The old Islands restaurant in Montclair is finally demolished, a mere 13 years after it closed. Panera is coming. It took six years to pull off. Also, more news from around Montclair, like why the splash pad is closed for repairs. (Blame the supply chain.) Friday’s column is a rare all-Montclair effort.
What’s going to take the place of the drive-in theater in Montclair? Two warehouses and six industrial/office buildings. The City Council action slipped by us a few days before Christmas, but I belatedly have the details in my Friday column.
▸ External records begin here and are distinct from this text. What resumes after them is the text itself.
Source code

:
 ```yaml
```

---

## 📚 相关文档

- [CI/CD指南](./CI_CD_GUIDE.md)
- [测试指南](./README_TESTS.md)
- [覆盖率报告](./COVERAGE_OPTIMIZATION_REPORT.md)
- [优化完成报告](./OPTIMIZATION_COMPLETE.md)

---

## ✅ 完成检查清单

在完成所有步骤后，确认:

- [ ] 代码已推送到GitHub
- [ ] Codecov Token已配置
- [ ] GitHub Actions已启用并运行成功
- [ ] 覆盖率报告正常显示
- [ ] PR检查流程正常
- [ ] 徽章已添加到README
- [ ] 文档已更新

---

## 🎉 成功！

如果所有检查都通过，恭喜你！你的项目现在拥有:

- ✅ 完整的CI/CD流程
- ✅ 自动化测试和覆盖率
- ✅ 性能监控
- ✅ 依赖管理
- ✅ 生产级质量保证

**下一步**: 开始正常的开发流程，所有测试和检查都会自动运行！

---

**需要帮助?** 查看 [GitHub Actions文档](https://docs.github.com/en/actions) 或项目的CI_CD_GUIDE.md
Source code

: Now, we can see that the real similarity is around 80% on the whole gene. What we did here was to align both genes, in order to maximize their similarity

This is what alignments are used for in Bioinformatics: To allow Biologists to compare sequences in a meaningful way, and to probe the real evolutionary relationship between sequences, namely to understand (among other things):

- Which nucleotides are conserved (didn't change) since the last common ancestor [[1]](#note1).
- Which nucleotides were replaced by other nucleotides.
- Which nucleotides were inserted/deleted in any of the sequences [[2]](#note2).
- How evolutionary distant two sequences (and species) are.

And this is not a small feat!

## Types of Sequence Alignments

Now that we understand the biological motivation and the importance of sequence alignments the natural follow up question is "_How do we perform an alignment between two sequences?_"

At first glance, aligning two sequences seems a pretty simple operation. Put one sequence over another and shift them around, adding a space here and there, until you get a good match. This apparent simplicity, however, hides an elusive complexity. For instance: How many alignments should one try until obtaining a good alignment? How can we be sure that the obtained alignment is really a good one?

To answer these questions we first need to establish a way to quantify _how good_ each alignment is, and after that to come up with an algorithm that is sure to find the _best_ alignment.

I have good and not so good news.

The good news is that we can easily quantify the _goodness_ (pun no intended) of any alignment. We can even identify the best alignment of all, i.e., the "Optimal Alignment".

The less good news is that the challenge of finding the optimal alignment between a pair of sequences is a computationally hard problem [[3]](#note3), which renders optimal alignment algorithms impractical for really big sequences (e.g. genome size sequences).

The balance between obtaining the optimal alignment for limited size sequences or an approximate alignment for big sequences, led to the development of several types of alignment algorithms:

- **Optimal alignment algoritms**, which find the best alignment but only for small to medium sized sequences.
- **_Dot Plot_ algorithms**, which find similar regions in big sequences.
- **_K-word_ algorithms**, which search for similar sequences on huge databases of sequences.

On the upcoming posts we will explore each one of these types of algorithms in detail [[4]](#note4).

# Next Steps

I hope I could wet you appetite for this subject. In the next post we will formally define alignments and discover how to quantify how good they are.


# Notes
Sunday was the last night for Montclair’s Mission Tiki Drive-In. The theater’s long run, extended by COVID as development plans were delayed, came to an end without fanfare. I write about the drive-in and its history in my Wednesday column.
I get a sneak peek of Rhino Records’ new location in Montclair, to which the store is moving after 48 years in Claremont. It’s got a very different, more modern feel, but a lot of familiar faces, and it’s larger. I write about the move in my Sunday column.
A ghost bike was placed in Montclair on Saturday morning for the former Upland councilman, Tom Thomas, who was struck and killed on Monte Vista Avenue while cycling. I was there to watch and pay my respects. It’s the subject of my timely Sunday column.
Mary Hill-Wagner of Montclair has published a memoir titled “Girlz ‘n the Hood,” which is about her childhood in South L.A. among 10 siblings and the mother who fiercely supported them. It’s kind of wild, sometimes sad, sometimes raucously funny. I read her book and then we had a good conversation about it and her mother for my Wednesday column.
As you may have gleaned from stray references in a few columns, I’ve gotten into climbing stairs daily, which isn’t easy to do when you live in a single-story home. This means I’m always on the lookout for stairs. At Montclair Place mall recently, I was leaving Barnes & Noble by its parking lot entrance when I spotted this impressive new set of stairs a few paces east leading to the upper-level AMC theaters — and gasped.
I went up and down five times. How many steps? I counted. Something like 42. Each trip up counted as two flights on my fitness app. This has to be the best semi-public staircase in Montclair, if not in many of our cities.
Only one other person, who looked like an AMC employee, took them while I was there. Everyone else lazily used the escalator.
A reader said I should write about the demise of the Inland Empire’s two Nordstrom stores, which closed in May (but were essentially already closed) without fanfare. That was a good idea, and I took her up on it for Wednesday’s column. It didn’t hurt, naturally, that the column might appeal to readers across a geographic span.
Montclair’s humble drive-in, the Mission Tiki, appears to be the only theater operating in all of Southern California. I take in a screening of “Knives Out” and talk to patrons for Sunday’s column.
Reader Harry Wright emails about a favorite topic here on the blog, the long-gone Midway Bar in Montclair, just past Claremont on Foothill Boulevard:
“The Midway was a flourishing establishment when I arrived at the Claremont Colleges in the fall of 1967. An extremely liberal attitude regarding proper identification ensured a regular clientele of baby-faced collegians. Both the Midway and the nearby eatery Stinkys were convenient to the colleges and for bikers speeding up and down Foothill between Pomona and San Bernardino. A belly full of greasy burgers from Stinkys then the Thursday night special — 50-cent pitchers at the Midway — was a stellar evening for the economy minded.
“There was an uneasy truce between the school boys and bikers that at times boiled over, resulting in fists flying, but never weapons, at least that I witnessed. Law enforcement visits were infrequent, but spurred a mad dash of college kids out the back or standing on the seat in a toilet stall, while an older patron also in the stall could exit if summoned by the cop to present proper ID.”
The world is always in need of stellar evenings for the economy minded. Thanks for the note, Mr. Wright.